The Cutting Scene, Mandan O-kee-pa Ceremony, Art Inventories Catalog

You may have seen a film representation of the O-kee-pa ceremony in the 1970 movie, ‘A Man Called Horse‘. Richard Harris plays an aristocrat who is captured by Native Americans, eventually gaining the respect of his captors and tormentors and finally joining the tribe. As part of his initiation into tribal customs he undergoes the excruciatingly painful vertical suspension by hooks embedded in his chest.

Nobody, as far as I know, has objected to the ceremony’s depiction in , ‘A Man Called Horse‘; yet the Denver Art Museum claims Caitlin’s painting provokes controversy for its exploitation of the Native American religion; or because of its goggle-eyed sideshow approach to a sacred rite; or some other such reason.

In the American fashion of obeisance to all minority cultural and religious traditions, especially Native American ones, however silly or repugnant they may be, the Museum presents the work to visitors with an apology that labels it the most controversial painting in the collection and devotes adjacent wall space to an interactive display that gives the views of art lecturers, cultural historians and Native Americans, encouraging the public, especially schoolchildren, to contribute their own remarks, which are duly and unnecessarily apologetic for the imagined offence.

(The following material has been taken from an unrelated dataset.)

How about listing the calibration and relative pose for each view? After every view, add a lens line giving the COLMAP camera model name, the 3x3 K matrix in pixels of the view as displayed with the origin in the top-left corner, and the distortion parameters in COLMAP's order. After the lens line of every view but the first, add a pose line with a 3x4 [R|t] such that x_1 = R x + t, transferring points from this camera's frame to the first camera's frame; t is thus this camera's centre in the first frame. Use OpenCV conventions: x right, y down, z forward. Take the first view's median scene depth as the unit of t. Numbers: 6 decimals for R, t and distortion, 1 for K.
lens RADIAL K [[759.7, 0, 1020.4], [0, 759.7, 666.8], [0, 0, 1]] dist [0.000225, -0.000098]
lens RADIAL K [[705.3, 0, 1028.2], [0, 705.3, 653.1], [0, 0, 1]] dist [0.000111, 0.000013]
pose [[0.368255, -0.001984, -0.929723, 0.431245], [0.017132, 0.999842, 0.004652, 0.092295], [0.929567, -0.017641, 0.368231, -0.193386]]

According to the Museum, the ‘the tribe feels it’s wrong for the sacred ceremony to be seen by outsiders’  – although,  as the painter had been invited by the one of the tribe’s holy men to view the ritual, it seems that today’s tribal representatives (the last full-blooded Mandan died nearly forty years ago) are ignoring the wishes of other, long-dead inhabitants of North America, riding roughshod over their views of their religioun in an unhesitant act of cultural annexation.  We all visit the past as foreigners: today’s 21st Centry Native Americans are barely  connected to the 19th Century Mandan religious ceremonies or the 19th Century Mandans, or to the clearly expressed desire to share with Catlin this particular rite.

Further on in the gallery, a large canvas by a contemporary artist depicts a crucified naked woman.  This reference to a sacred symbol of Western religion provokes from the Museum no similar, sensitive exposition  of the meanings of the work, careful regard for the sensibilities of Christians, an acknowledgement of the possibility of giving offence, or interactive contrition for children. The accompanying blrub says,

Did Barbara Kruger make this image to offend? Possibly. Or it might be an ironic statement…to draw  attention to our expectation that modern art is offensive

Like Serrano’s Piss Christ, the work is understood  – as the postmodernists of the Denver Art Museum’s captioning team might have put it – as an articulation in the ongoing narrative of art and culture – against the background of a dying religion,  clung to desperately – as Obama says – by hicks living in the flyover States. No need to apologise to them.